*Task description*. Return every record below exactly as written, omitting any pictures.

=== Dataset excerpts ===

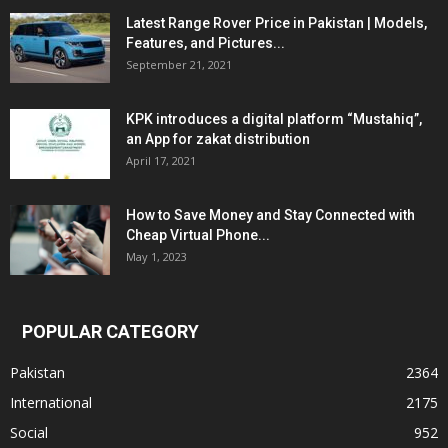
Latest Range Rover Price in Pakistan | Models,
Features, and Pictures...
September 21, 2021
KPK introduces a digital platform “Mustahiq”,
an App for zakat distribution
April 17, 2021
How to Save Money and Stay Connected with
Cheap Virtual Phone...
May 1, 2023
POPULAR CATEGORY
Pakistan
2364
International
2175
Social
952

===

*Response to this exercise*.
Latest Range Rover Price in Pakistan | Models,
Features, and Pictures...
September 21, 2021
KPK introduces a digital platform “Mustahiq”,
an App for zakat distribution
April 17, 2021
How to Save Money and Stay Connected with
Cheap Virtual Phone...
May 1, 2023
POPULAR CATEGORY
Pakistan
2364
International
2175
Social
952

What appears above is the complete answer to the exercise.